Royal Opera House
16 July 2022
The Royal Ballet School have a fail-safe item on their Summer Performance, one that ensures the curtain will come down on a packed audience with a collective lump in its throat. That item is the Grand Défilé, devised by Gailene Stock in 2001 that continues to work its magic year after year. The other star of the show was John Neumeier’s Yondering, one of the sweetest, most heart-warming ballets on the planet. In addition to these treats, the Summer Performance showed a ballet school able to train dancers to a professional level with the promise of a good job on graduation.
Act lll of Raymonda, using sets and costumes from the Royal Ballet’s production, made the grandest of openings. The School was able to cast the eight couples and principals in Pas Hongrois and also in the challenging Grand Pas with dancers well up to the task. Madison Penney, in the eponymous role, led the cast with authority, haughty èpaulement and strong technique although a little more warmth wouldn’t come amiss. Takumi Miyake as Jean de Brienne stole the show with jet propelled elevation, brilliant turns and an easy charm.
The male quartet is one of the show-pieces, and a terrifying prospect as individual double tours come under the spotlight. However, all were successfully accomplished as well as some very crisp entrechats. The female Pas de Trois, so intricately structured, showed a coordinated team of strong dancers. The four female variations were well performed showing style and the necessary contrasts and I particularly liked Chaeyeon Kang for her sensitive musical phrasing and Scarlett Harvey for her spirited jumps.
Neumeier only allows Yondering to be performed by students. When you see it performed as it was by the Upper School students with their youthful freshness and simplicity, you can understand why. Neumeier finds the perfect honest movement for adolescents experiencing first love, for the gutsy male crew in ‘That’s What’s the Matter’ ending with caps thrown in the air and the physical comedy of puppy love in ‘Molly! Do you love me?’ A non-committal Molly, Tilly Wightman,and lanky George Edwards, got every lift, fall and catch, as well as the comedy timing and a delicious rapport, while tenor Thomas Hampson had just the right timbre and tone. It was a joy to watch.
Mikaela Polley’s Jubilation, for White Lodge students from years 7 – 11, took impeccable classroom steps to the stage in cleverly staged choreography that ensured each eager young dancer had the opportunity to make parents proud. Frederick Ashton’s Swan Lake pas de douze, displayed the considerable talent in the First Year. Well placed feet and clean classical lines were in evidence as were partnering skills that have always been a strong point of the school.
Wayne McGregor’s PreSentient is a complex work to Steve Reich’s equally complex music and students in the pre-professional year did it proud.
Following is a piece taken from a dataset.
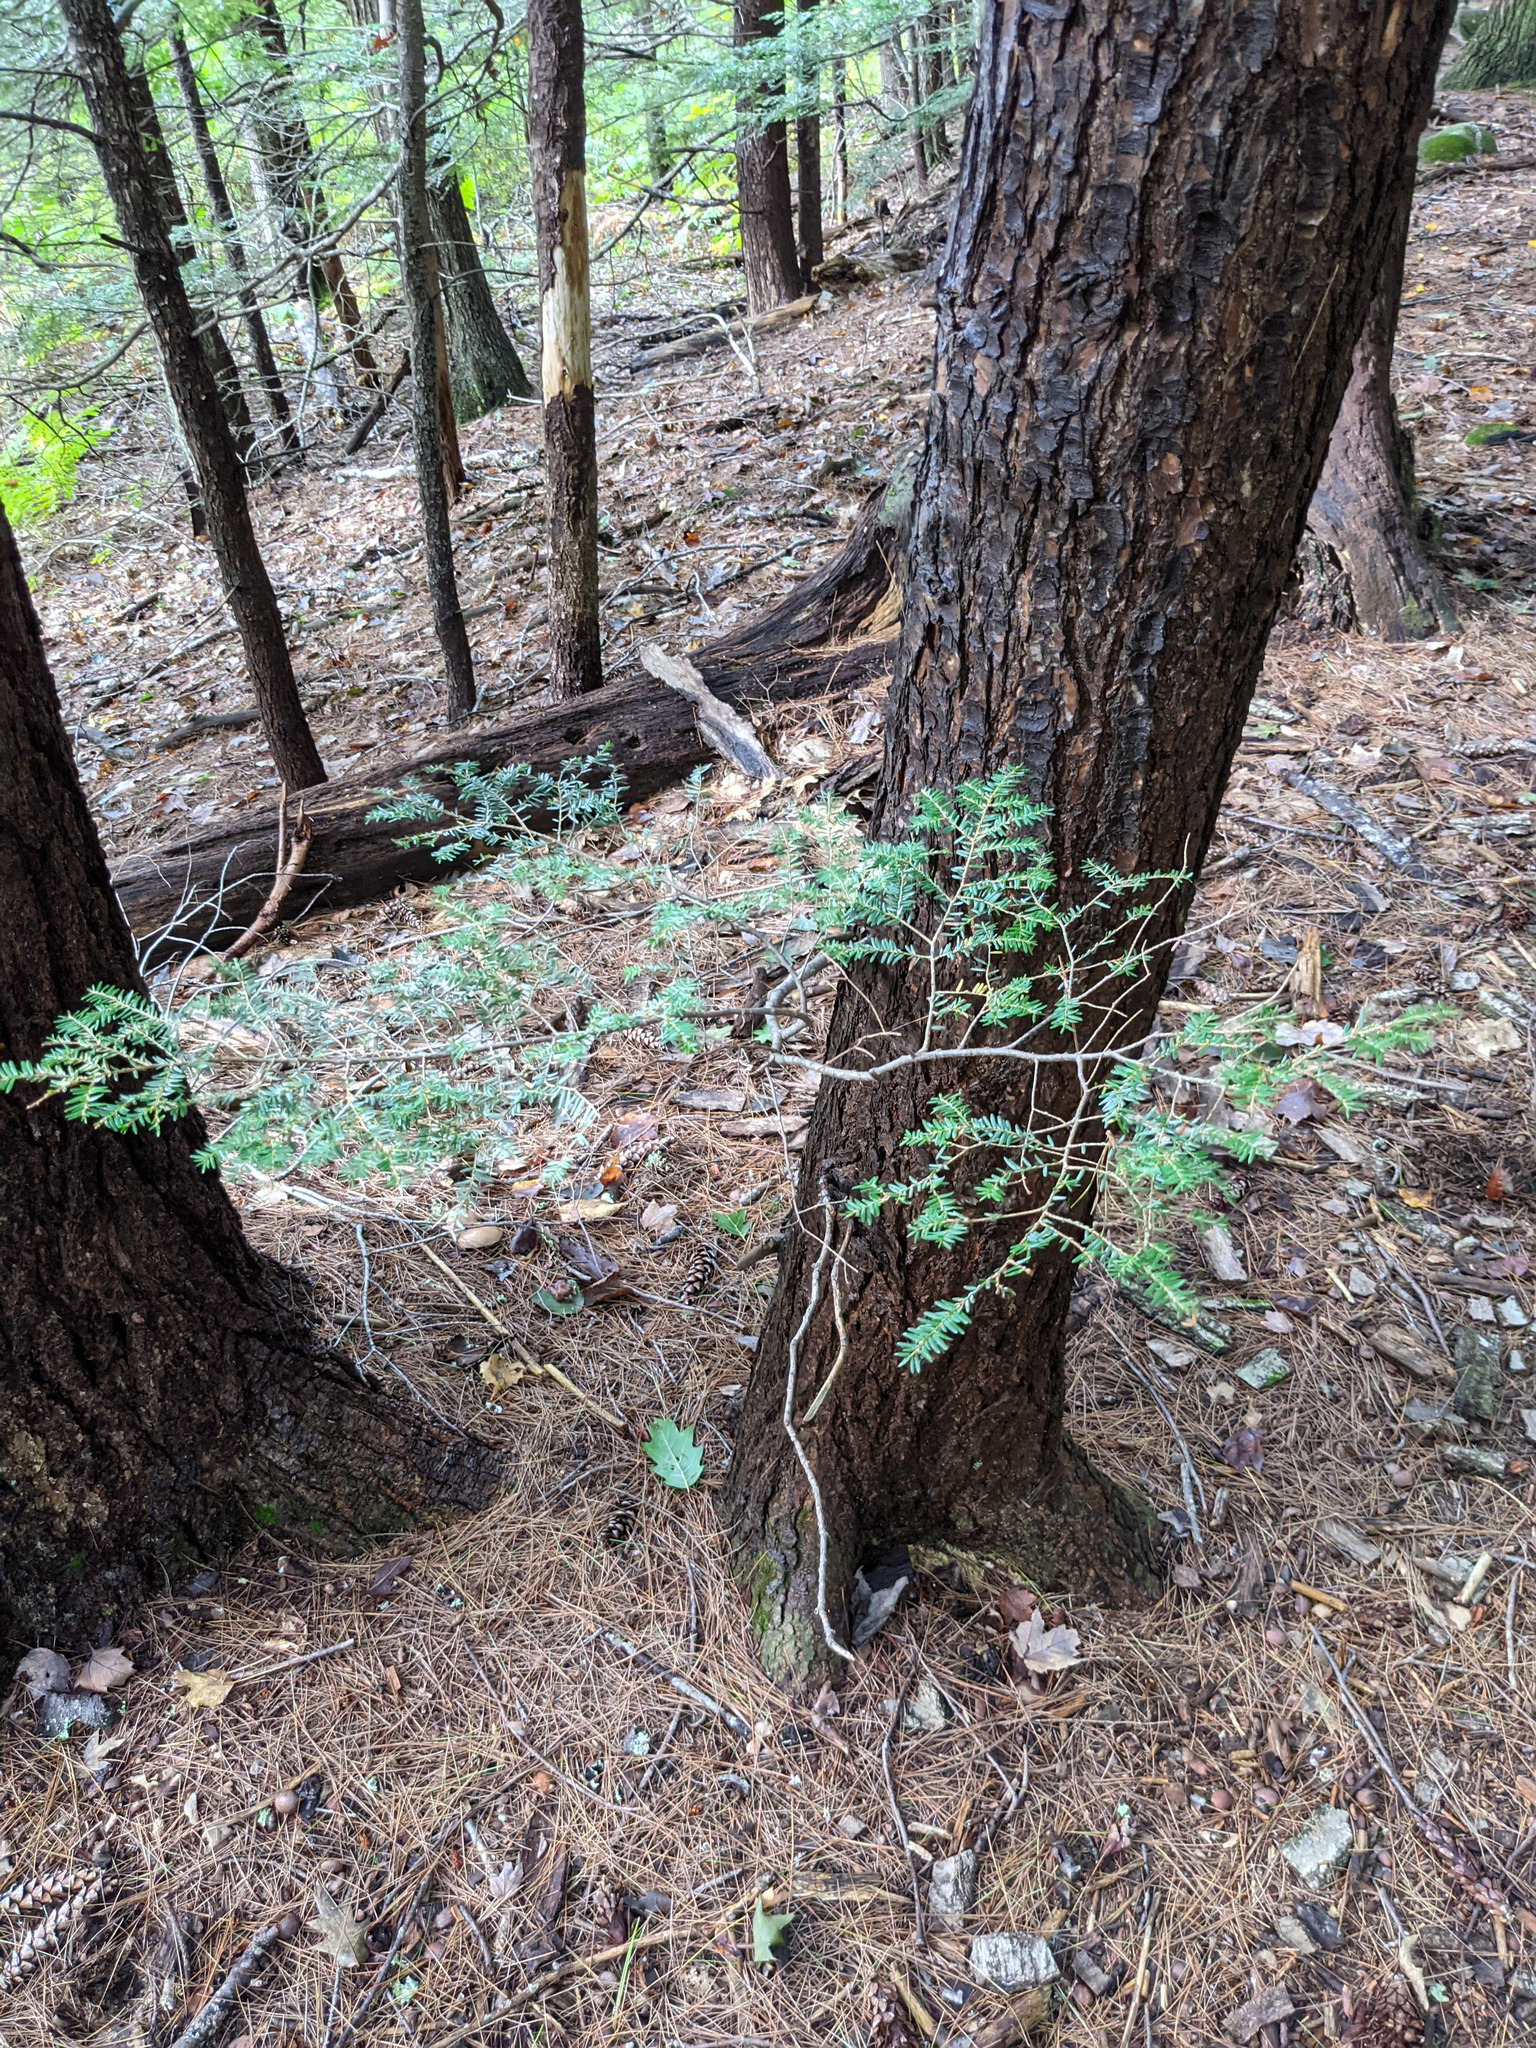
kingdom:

McGregor’s choreography needs, and got, technically secure dancers able to shift nonchalantly into the cut and thrust of his movement vocabulary. The duets were particularly impressive, with partners coordinating the challenging holds and lifts with professional flair.
Moments, from Joseph Toonga, was a powerful piece for a large group of 2nd years students. The loose structure shifted and reshaped organically in response to the group dynamics. The light streamed from above to add drama, lighting the bodies in fascinating ways. The dancers showed wholehearted commitment to the movement, generated in the core and involving the entire body with the occasionally excitement of extreme athletic moves.
The only student choreography, Eccentric Pulses from Guillem Cabrera Espinach, was created for the Ursula Moreton Emerging Choreographer 2022, and danced by 2nd year students, Caspar Lench and Alexandra Manuel. It was a low key, intense duet, one man, one woman, both dressed in black suits, in a relationship ending in death. The movement quality was modern, with strong sculpted lines, the partnering uncompromising and delivered with a sense of purpose.
The Grand Défilé to Carl Czerny Etudes brought the entire school onto the stage in brilliantly managed sections to suit each level and letting the graduating students experience lift-off. Takumi Miyake executed a step that doesn’t yet even have a name, it looked like a double tour on a horizontal plane and no doubt we’ll be seeing more of it. It was a thrilling moment at the end of a thrilling show.